Were you surprised when you saw the neural data of animals solving these problems in real time?
Yes, I was surprised by the degree to which he could be flexible. I thought I designed the task in which there were three steps. I expected, maybe I even hoped, that you would see; now I'm doing step one, now I'm doing step two, now I'm doing step three, now I'm holding it all in my head, and you're good to go.
Instead, what we saw is sometimes he does that, but he's actually able to do those steps in any order. He doesn't need to make decisions in a stereotyped manner.
In hindsight, we should have expected this result; we asked the animal to do something intelligent, and many intelligent behaviours can be done in a myriad of different ways. And he absolutely does them in a myriad of different ways. Our theories are good enough now that we can actually see all of those on individual trials.
And that's remarkable, and it gets me really excited about how we will use this to study higher-order cognition and logical reasoning.
Do your findings change how you think about what reasoning is?
We've been studying neural computation through a ‘computation-through-dynamics’ lens for a long time.
Its core thesis is that, embedded within the responses of single neurons, there exists a smaller set of ‘computationally meaningful’ signals. By identifying and studying these signals, we can form rigorous hypotheses about the underlying computational processes of the circuit.
One of the things that's so striking is that this framework has allowed us to discover these highly labile and flexible subspaces. These signals are computationally meaningful and give us enormous insight into what the brain is actually trying to do. We’ve seen this across many diverse tasks and brain areas. We are now trying to understand how these subspaces might allow the brain to do something that you've never done before.
What's the next big question that your work opens up?

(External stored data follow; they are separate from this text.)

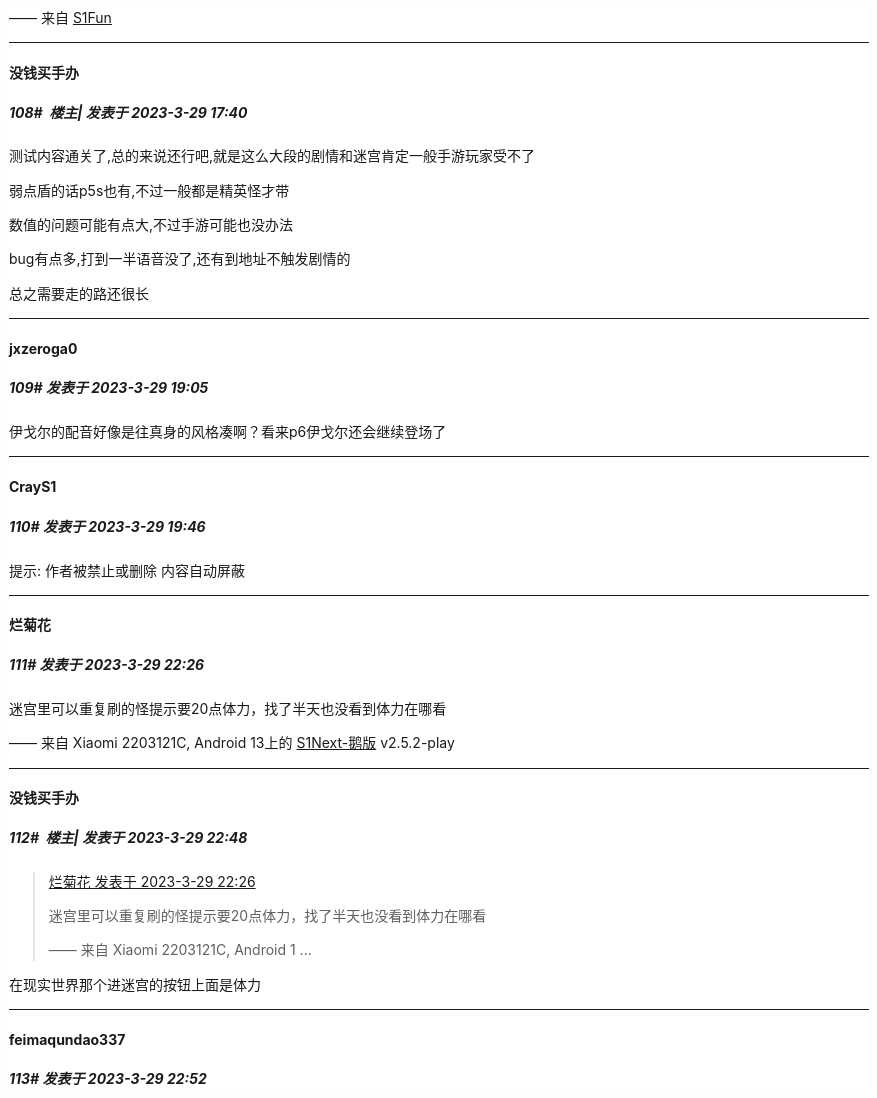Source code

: —— 来自 [S1Fun](https://s1fun.koalcat.com)

*****

####  没钱买手办  
##### 108#         楼主| 发表于 2023-3-29 17:40

测试内容通关了,总的来说还行吧,就是这么大段的剧情和迷宫肯定一般手游玩家受不了

弱点盾的话p5s也有,不过一般都是精英怪才带

数值的问题可能有点大,不过手游可能也没办法

bug有点多,打到一半语音没了,还有到地址不触发剧情的

总之需要走的路还很长

*****

####  jxzeroga0  
##### 109#       发表于 2023-3-29 19:05

伊戈尔的配音好像是往真身的风格凑啊？看来p6伊戈尔还会继续登场了

*****

####  CrayS1  
##### 110#       发表于 2023-3-29 19:46

提示: 作者被禁止或删除 内容自动屏蔽

*****

####  烂菊花  
##### 111#       发表于 2023-3-29 22:26

迷宫里可以重复刷的怪提示要20点体力，找了半天也没看到体力在哪看

—— 来自 Xiaomi 2203121C, Android 13上的 [S1Next-鹅版](https://github.com/ykrank/S1-Next/releases) v2.5.2-play

*****

####  没钱买手办  
##### 112#         楼主| 发表于 2023-3-29 22:48

<blockquote><a href="httphttps://bbs.saraba1st.com/2b/forum.php?mod=redirect&amp;goto=findpost&amp;pid=60267287&amp;ptid=2124465" target="_blank">烂菊花 发表于 2023-3-29 22:26</a>

迷宫里可以重复刷的怪提示要20点体力，找了半天也没看到体力在哪看

—— 来自 Xiaomi 2203121C, Android 1 ...</blockquote>
在现实世界那个进迷宫的按钮上面是体力

*****

####  feimaqundao337  
##### 113#       发表于 2023-3-29 22:52

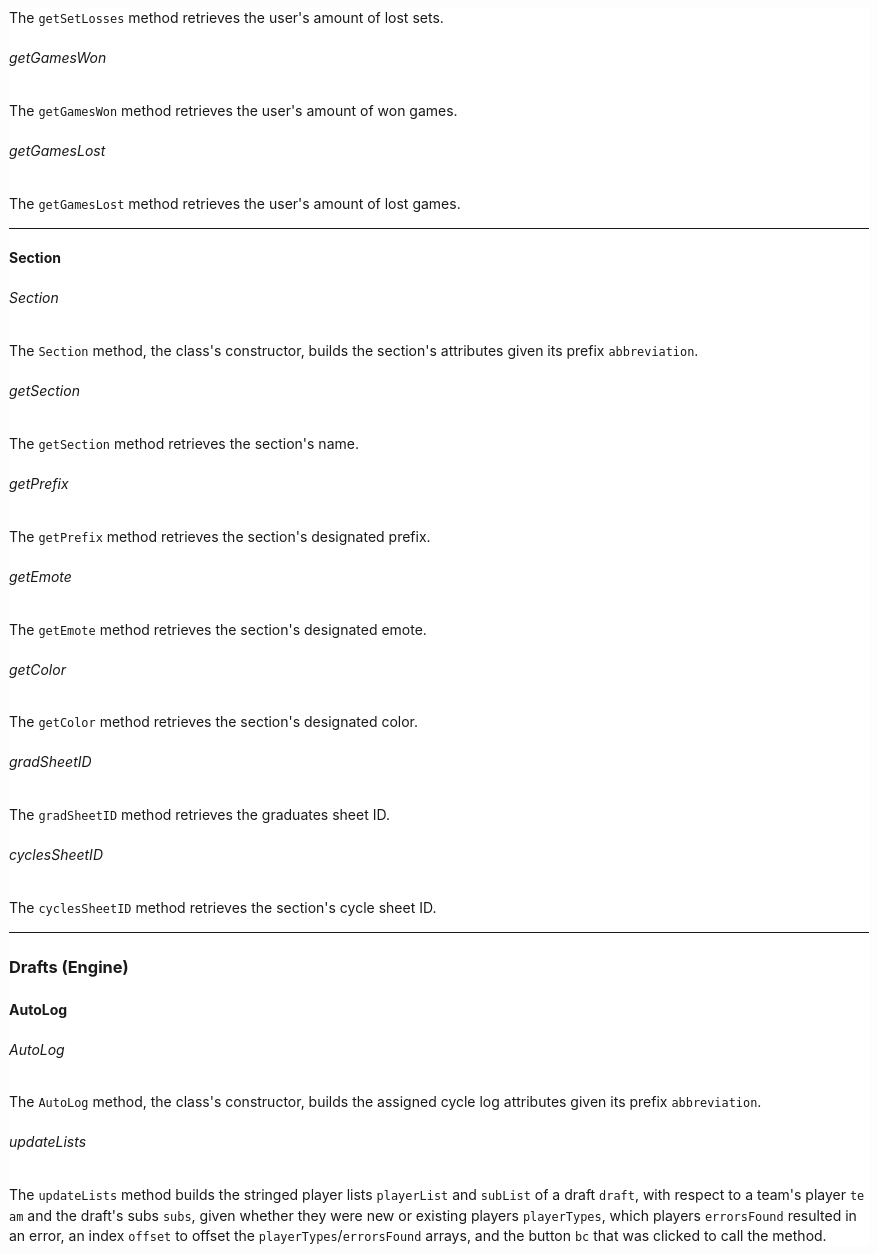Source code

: The `getSetLosses` method retrieves the user's amount of lost sets.

###### getGamesWon

The `getGamesWon` method retrieves the user's amount of won games.

###### getGamesLost

The `getGamesLost` method retrieves the user's amount of lost games.

----

#### Section

###### Section

The `Section` method, the class's constructor, builds the section's attributes given its prefix `abbreviation`.

###### getSection

The `getSection` method retrieves the section's name.

###### getPrefix

The `getPrefix` method retrieves the section's designated prefix.

###### getEmote

The `getEmote` method retrieves the section's designated emote.

###### getColor

The `getColor` method retrieves the section's designated color.

###### gradSheetID

The `gradSheetID` method retrieves the graduates sheet ID.

###### cyclesSheetID

The `cyclesSheetID` method retrieves the section's cycle sheet ID.

----

### Drafts (Engine)

#### AutoLog

###### AutoLog

The `AutoLog` method, the class's constructor, builds the assigned cycle log attributes given its prefix `abbreviation`.

###### updateLists

The `updateLists` method builds the stringed player lists `playerList` and `subList` of a draft `draft`, with respect to a team's player `team` and the draft's subs `subs`, given whether they were new or existing players `playerTypes`, which players `errorsFound` resulted in an error, an index `offset` to offset the `playerTypes`/`errorsFound` arrays, and the button `bc` that was clicked to call the method.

I'm particularly interested in studying the more general phenomena of abstraction. This idea by which you take knowledge and you represent it in such a manner that you can reuse it in new situations. Because really, that's what makes you intelligent.
Biography
Saurabh Vyas completed undergraduate training in Biomedical Engineering and Electrical Engineering at Johns Hopkins University in 2012. While working on his MSE in Biomedical Engineering, Saurabh was a research engineer at the Applied Physics Laboratory. Saurabh completed his PhD in Bioengineering at Stanford University in 2020, where he was advised by Prof. Krishna Shenoy. His research was recognized with a NSF Graduate Research Fellowship, and a NIH NINDS NRSA (F31) fellowship. In 2021, Saurabh's thesis was awarded the Donald B. Lindsley Prize by the Society for Neuroscience, which "recognizes a young neuroscientist's outstanding PhD thesis in the general area of behavioral (i.e., systems) neuroscience." Saurabh completed a postdoctoral fellowship at Columbia University in 2025, where he was co-advised by Profs. Mark Churchland and Michael Shadlen. Saurabh's work was recognized by both an NIH NINDS Ruth L. Kirschstein National Research Service Award (F32), and a K99/R00 Pathway to Independence Award. In January 2026, Saurabh joined the Neuroscience Institute at Carnegie Mellon University, where he leads the Laboratory of General Intelligence and Computation (LOGIC).